His name was Dorron Levy, and my daughter describes him to friends as the Israeli version of me. He taught me how to think about complex problems. He taught me to be very picky about coffee. His family and I fell in love. And he taught me how to construct a speech in a way that it opens a big question in an audience’s mind and then fills it, leaving them with a new view of how the world works.
He loved books, he loved solving impossible problems, he loved learning, and he loved teaching. (He once said the biggest compliment was to hear “You really taught me something.”) He loved digging down into the deep underlying causes. And when that led to solving an impossible problem, the glee on his face was a wonder to see. And as a dual citizen – born in Denver to Israeli parents – he was extremely astute about differences in culture.

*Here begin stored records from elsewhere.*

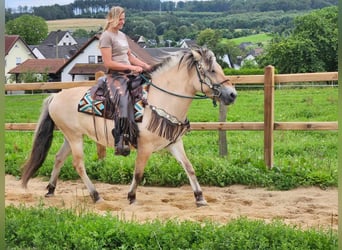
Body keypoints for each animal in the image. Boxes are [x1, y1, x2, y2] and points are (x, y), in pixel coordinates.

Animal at [20, 47, 236, 207]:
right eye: (212, 70)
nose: (232, 94)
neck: (160, 99)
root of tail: (55, 96)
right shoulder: (145, 147)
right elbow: (138, 173)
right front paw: (131, 197)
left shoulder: (174, 143)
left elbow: (189, 168)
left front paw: (200, 197)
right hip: (74, 137)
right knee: (78, 164)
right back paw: (96, 195)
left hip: (70, 136)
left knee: (58, 158)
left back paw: (51, 189)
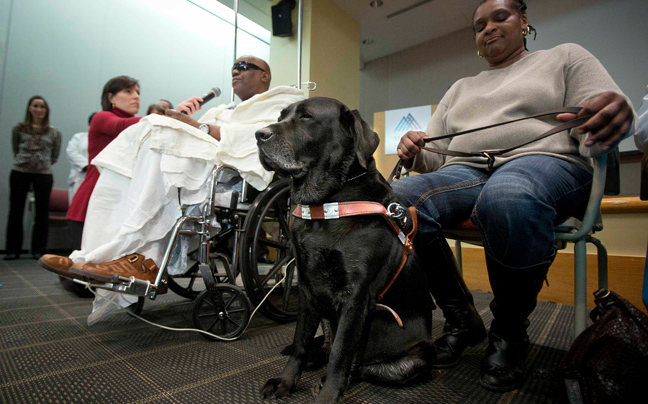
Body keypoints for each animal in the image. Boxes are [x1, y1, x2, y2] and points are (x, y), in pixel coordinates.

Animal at [256, 96, 432, 402]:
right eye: (280, 116)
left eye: (306, 117)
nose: (258, 134)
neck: (327, 204)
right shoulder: (307, 289)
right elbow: (300, 340)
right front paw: (286, 381)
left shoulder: (356, 297)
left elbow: (341, 353)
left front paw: (328, 394)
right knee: (324, 346)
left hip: (416, 359)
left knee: (357, 364)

I worked with Dorron at Indigo America in the 1990s, when the digital printing industry was very new. (Today, Indigo presses do the print-on-demand for Let Patients Help.) The family moved back to Israel years ago – but in 2007 when they learned of my cancer, the entire family came to visit me, on short notice (see photo). That’s expensive. That’s dedication.
Years later I said “You must have felt you were coming to say goodbye.” He said “Nothing could be further from the truth. We came to give you hope.” That’s amazing to hear from a strict, rational scientist. I wrote about it in my first little self-published book Facing Death – With Hope, and mentioned his words again just last month in my post from the World Parkinson Congress.
Well, they did give me hope, and I survived. And now it’s my turn, but this time I am going to say goodbye … and to reaffirm my connection with his family. I’d visited them a year ago, and boy am I glad I did.
Now it’s my turn to say “Hug someone you care about, today, or even right now. You never know how much time we have together.”
Shalom, Dorron. You made a lasting mark in my heart and mind. And you taught me.